Directive
Within the data below, tally the lines that contain "ήταν" and state only the total.

Entries shown
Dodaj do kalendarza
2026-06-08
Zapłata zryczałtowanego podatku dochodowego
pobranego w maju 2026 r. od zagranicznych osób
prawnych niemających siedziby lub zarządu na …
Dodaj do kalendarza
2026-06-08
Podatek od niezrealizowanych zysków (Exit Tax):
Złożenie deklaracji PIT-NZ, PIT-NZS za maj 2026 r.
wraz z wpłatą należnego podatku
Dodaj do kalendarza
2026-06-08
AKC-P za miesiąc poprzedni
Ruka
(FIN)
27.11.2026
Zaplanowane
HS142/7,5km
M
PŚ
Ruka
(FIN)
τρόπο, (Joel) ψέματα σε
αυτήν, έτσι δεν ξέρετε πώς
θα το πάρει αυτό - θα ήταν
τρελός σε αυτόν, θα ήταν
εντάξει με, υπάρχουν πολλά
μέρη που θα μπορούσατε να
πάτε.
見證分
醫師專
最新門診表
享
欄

...

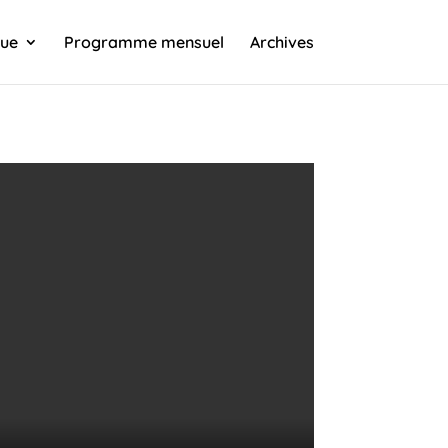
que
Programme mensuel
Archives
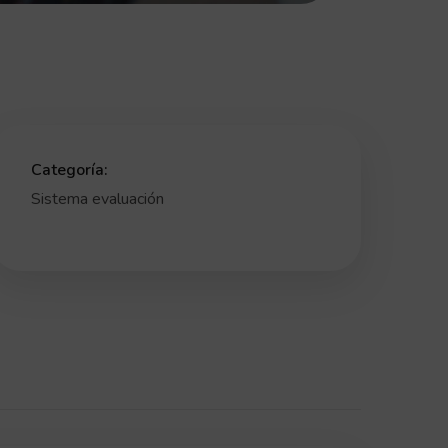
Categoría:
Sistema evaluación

Output for this exercise
2